■ Extracted records ■
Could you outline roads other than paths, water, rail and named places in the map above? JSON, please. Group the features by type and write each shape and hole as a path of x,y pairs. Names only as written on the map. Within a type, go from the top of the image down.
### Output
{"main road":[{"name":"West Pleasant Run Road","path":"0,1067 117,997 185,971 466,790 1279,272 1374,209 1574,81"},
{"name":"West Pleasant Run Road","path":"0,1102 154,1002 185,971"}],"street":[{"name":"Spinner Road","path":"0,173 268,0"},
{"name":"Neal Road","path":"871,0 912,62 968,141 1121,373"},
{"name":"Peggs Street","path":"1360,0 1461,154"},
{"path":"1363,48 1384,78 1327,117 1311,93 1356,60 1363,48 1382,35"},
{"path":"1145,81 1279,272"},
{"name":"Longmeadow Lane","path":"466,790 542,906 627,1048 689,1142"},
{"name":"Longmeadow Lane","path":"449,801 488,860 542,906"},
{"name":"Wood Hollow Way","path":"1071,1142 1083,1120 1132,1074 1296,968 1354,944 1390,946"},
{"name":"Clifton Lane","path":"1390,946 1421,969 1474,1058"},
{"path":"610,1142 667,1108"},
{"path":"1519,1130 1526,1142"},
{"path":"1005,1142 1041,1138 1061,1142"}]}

■ Exercise goal ■
Using the material above, please reproduce each line exactly.

■ Exercise output ■
Could you outline roads other than paths, water, rail and named places in the map above? JSON, please. Group the features by type and write each shape and hole as a path of x,y pairs. Names only as written on the map. Within a type, go from the top of the image down.
### Output
{"main road":[{"name":"West Pleasant Run Road","path":"0,1067 117,997 185,971 466,790 1279,272 1374,209 1574,81"},
{"name":"West Pleasant Run Road","path":"0,1102 154,1002 185,971"}],"street":[{"name":"Spinner Road","path":"0,173 268,0"},
{"name":"Neal Road","path":"871,0 912,62 968,141 1121,373"},
{"name":"Peggs Street","path":"1360,0 1461,154"},
{"path":"1363,48 1384,78 1327,117 1311,93 1356,60 1363,48 1382,35"},
{"path":"1145,81 1279,272"},
{"name":"Longmeadow Lane","path":"466,790 542,906 627,1048 689,1142"},
{"name":"Longmeadow Lane","path":"449,801 488,860 542,906"},
{"name":"Wood Hollow Way","path":"1071,1142 1083,1120 1132,1074 1296,968 1354,944 1390,946"},
{"name":"Clifton Lane","path":"1390,946 1421,969 1474,1058"},
{"path":"610,1142 667,1108"},
{"path":"1519,1130 1526,1142"},
{"path":"1005,1142 1041,1138 1061,1142"}]}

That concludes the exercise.